Move the jugs in a cooler
I had quite a bit of aging/fermenting wine, and not a lot of free time. So by moving day I had a lot of 1-gallon jugs with airlocks that I needed to move. As with the bottles, packing the jugs so that glass does not touch glass and they don’t move will prevent breakage. But there will be bumps and there will be sloshing. That could lead to spilling and popped airlocks. One way to handle this would be to replace the airlocks with solid bungs and tape them into place, but even if you do this (I didn’t) you should still plan for spills.
I did this by packing the 1-gallon jugs into a large (37.5 gallon – 142 liter) cooler. It held all of my jugs, with airlocks, and I was still able to close the lid. Now the jugs were prevented from moving, protected from impact, and enclosed in a watertight cooler. The cooler went in the back of my SUV, and the jugs made the trip without breaks or leaks.
Use nested garbage bags to contain spills from a carboy
I had one carboy to move and no waterproof container to put it in, so I turned to large plastic garbage bags. I place the carboy into one bag, let’s call it the “bottom bag.” The other bag, cleverly named “top bag,” draped over the carboy. I tucked the top bag inside the bottom bag, then pulled the bottom bag up to enclose the carboy. Once I fastened the bottom bag in place with tape, even a violent spill would be contained.

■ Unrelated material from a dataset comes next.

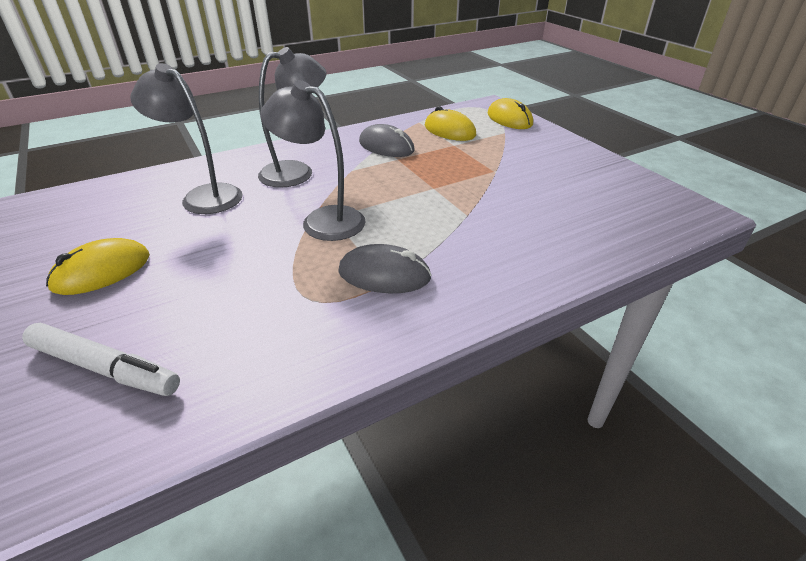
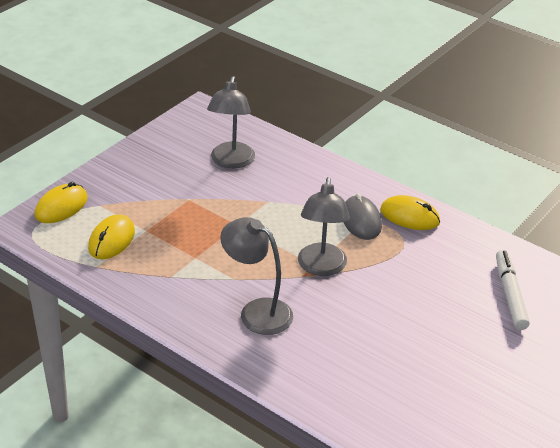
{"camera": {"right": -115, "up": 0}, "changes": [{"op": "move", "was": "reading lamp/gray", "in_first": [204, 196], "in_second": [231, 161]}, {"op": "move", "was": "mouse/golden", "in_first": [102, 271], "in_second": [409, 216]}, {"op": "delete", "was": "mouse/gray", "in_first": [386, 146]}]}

The waterproofed carboy joined the large cooler in the back of my SUV, where I nestled it between boxes, towels, old clothes and whatever else was handy. After I was satisfied that it was well padded and immobile, I headed for my new home. Like the 1-gallon jugs, the carboy, and – more importantly – the blueberry mead inside it, arrived in fine shape.
There might be better ways of doing it, and I’d love to hear about them, but this is how I did it and it worked. Remember: immobilize, protect, and waterproof. It’s worth the effort so you can – and you really should – pop open some home made wine when you get to your new place!